Quintessence Int 30 (1999), No. 3 (01.03.1999)
Photoelastic assessment of the expansion of direct-placement gallium restorative alloys
Osborne / Summitt
Objective: The purpose of this study was to assess, via a photoelastic resin, the expansion of gallium restorative alloys under conditions similar to those found in the clinical situation. Method and materials: Two gallium alloys, Galloy and Gallium GF II, were tested, along with a high-copper amalgam, Dispersalloy, and a low-copper alloy, New True Dentalloy. The gallium alloys were tested as (1) uncontaminated, (2) contaminated with water, Ringer's solution, or a cell culture medium, and (3) immersed in these fluids at times ranging from 5 minutes to 3 days. The gallium and amalgam alloys were condensed in a hole drilled in a block of photoelastic resin and observed for 3 months. The amount of stress was recorded on color slides taken through polarized light at regular intervals. The photographs of the color bifringen stress patterns at 1 and 3 months were ranked by two independent evaluators for least to greatest observed stress. Results: Disperalloy had the least expansion, followed by uncontaminated Galloy and Galloy contaminated with water.
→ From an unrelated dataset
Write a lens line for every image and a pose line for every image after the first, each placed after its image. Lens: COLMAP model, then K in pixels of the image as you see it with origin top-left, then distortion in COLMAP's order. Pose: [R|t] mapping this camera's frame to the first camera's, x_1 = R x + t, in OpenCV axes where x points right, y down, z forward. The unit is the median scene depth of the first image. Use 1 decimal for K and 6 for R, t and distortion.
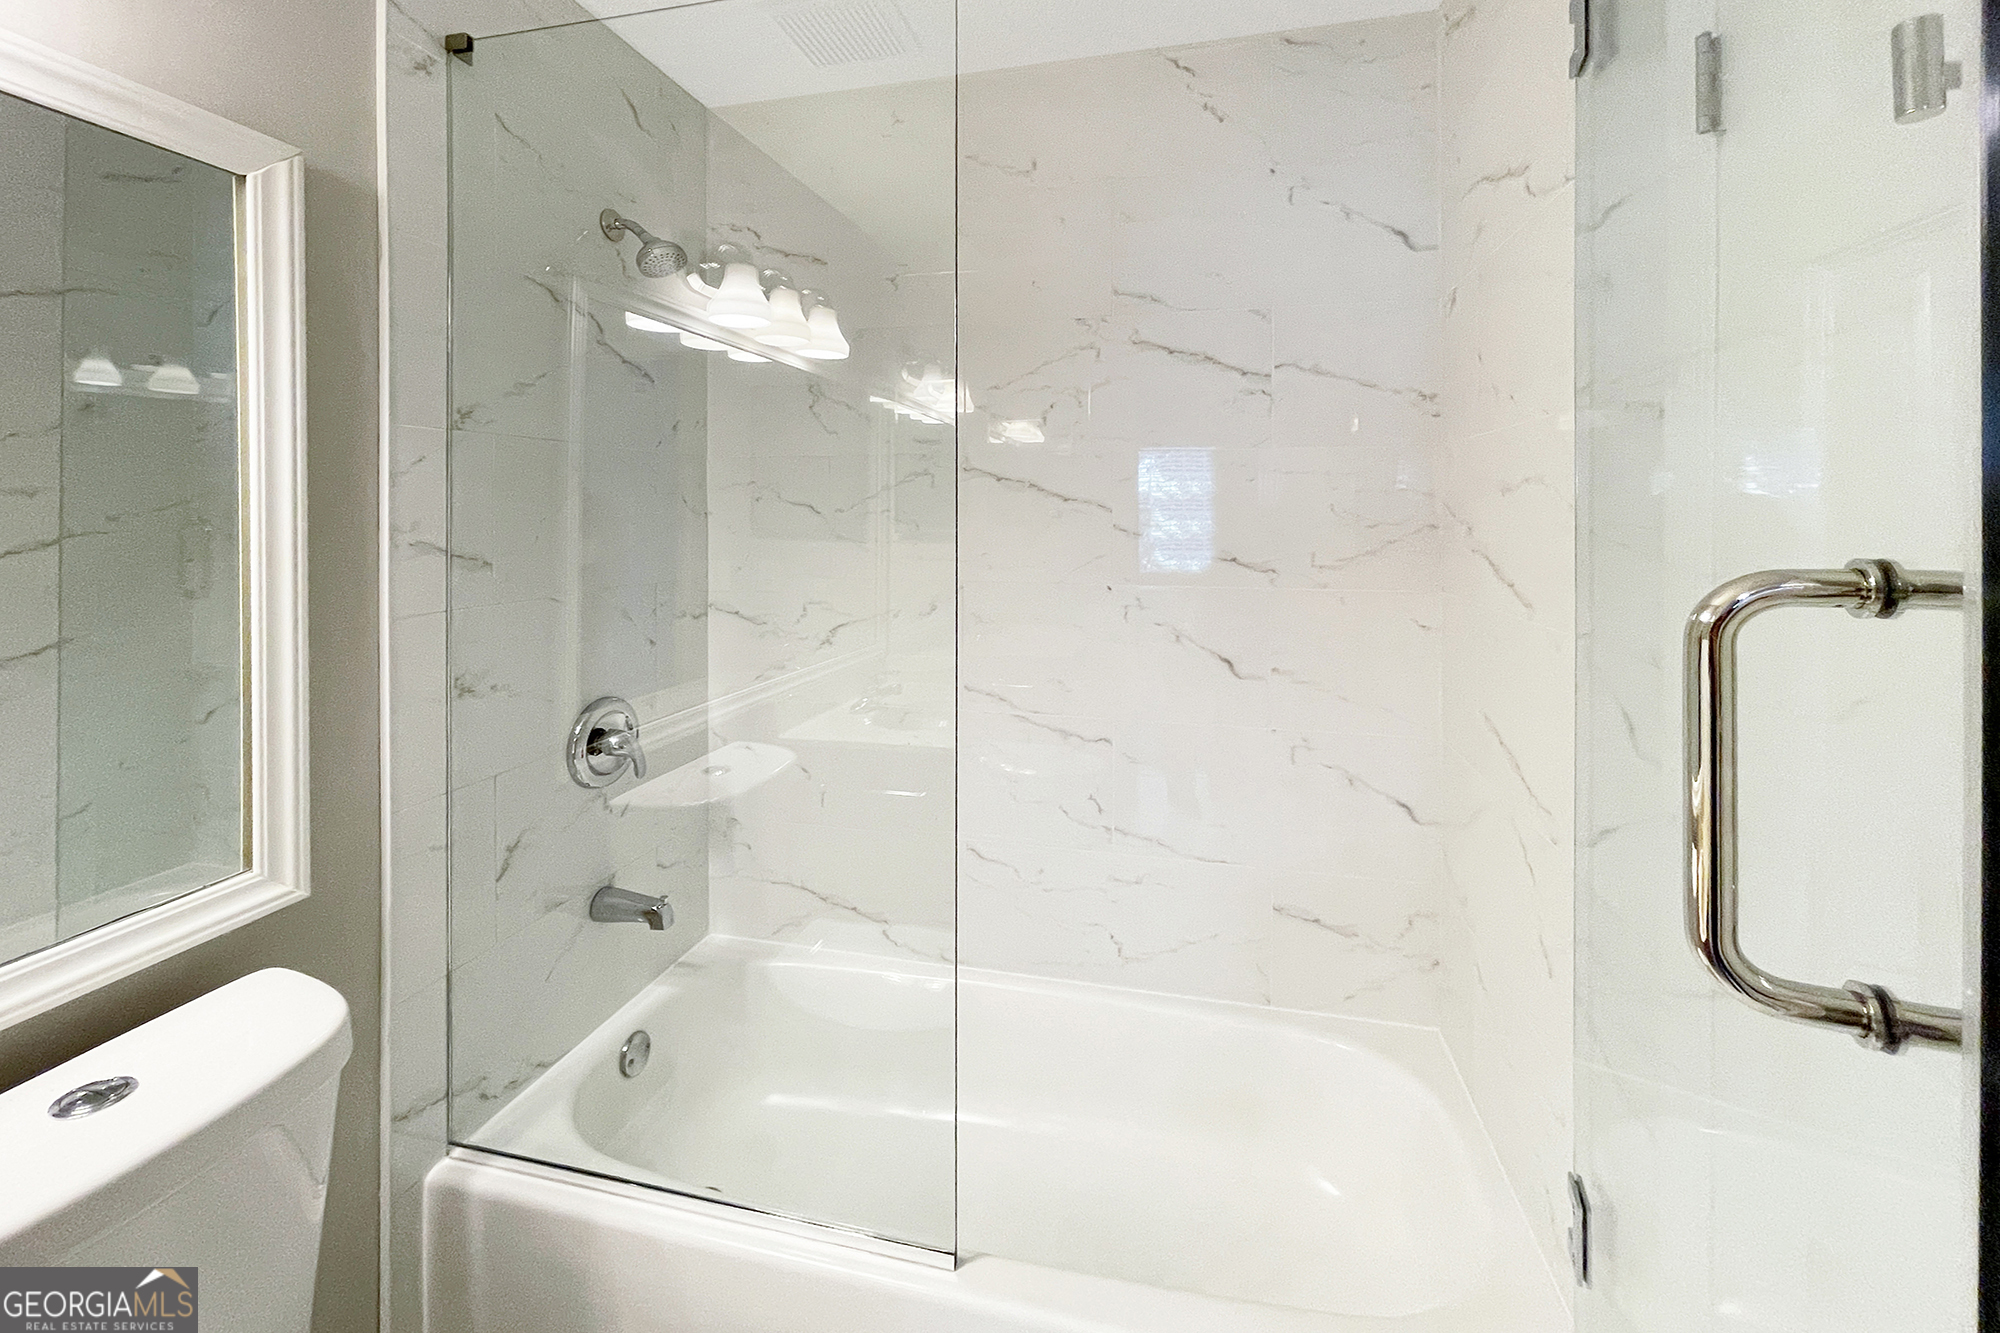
lens RADIAL K [[827.0, 0, 1000.9], [0, 827.0, 519.2], [0, 0, 1]] dist [-0.016649, 0.000039]
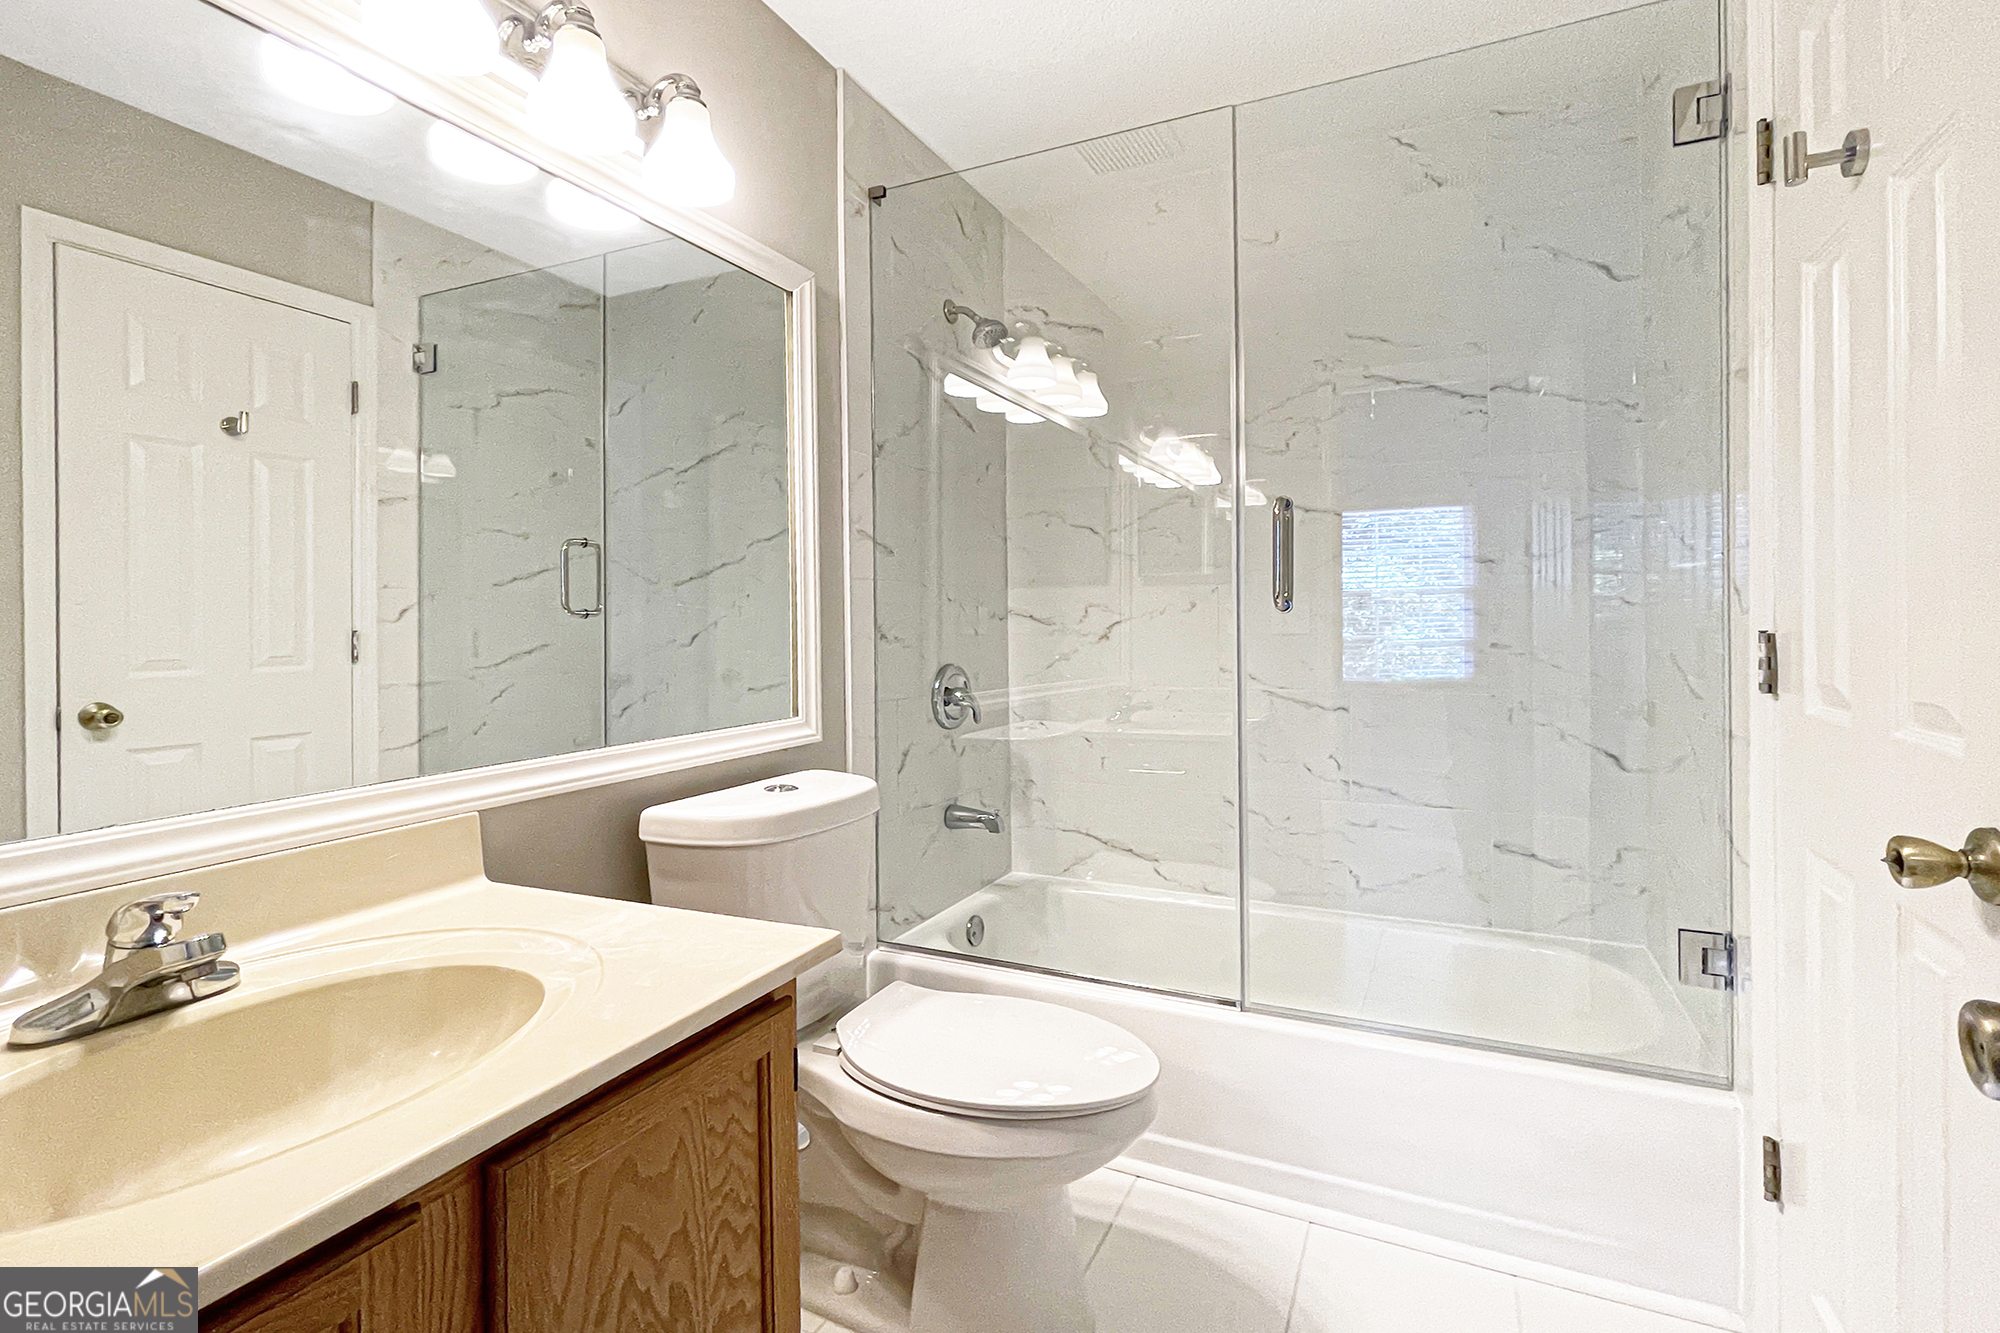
lens RADIAL K [[907.6, 0, 1013.3], [0, 907.6, 625.6], [0, 0, 1]] dist [-0.015951, -0.000913]
pose [[0.978278, -0.007863, -0.207149, -0.074577], [0.007668, 0.999969, -0.001741, 0.156148], [0.207156, 0.000115, 0.978308, -0.421794]]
Next came Galloy contaminated with cell culture medium, Galloy contaminated with Ringer's solution, contaminated New True Dentalloy, and Gallium GF II. The last group was Gallium GF II contaminated with any of the three solutions. Both gallium alloys immersed in the three fluids showed a strong edge effect, and by 6 weeks many of the gallium alloys had extruded from the mold. Conclusion: These results corroborate the findings of some clinical studies that have shown that these gallium alloys can potentially cause catastrophic failures.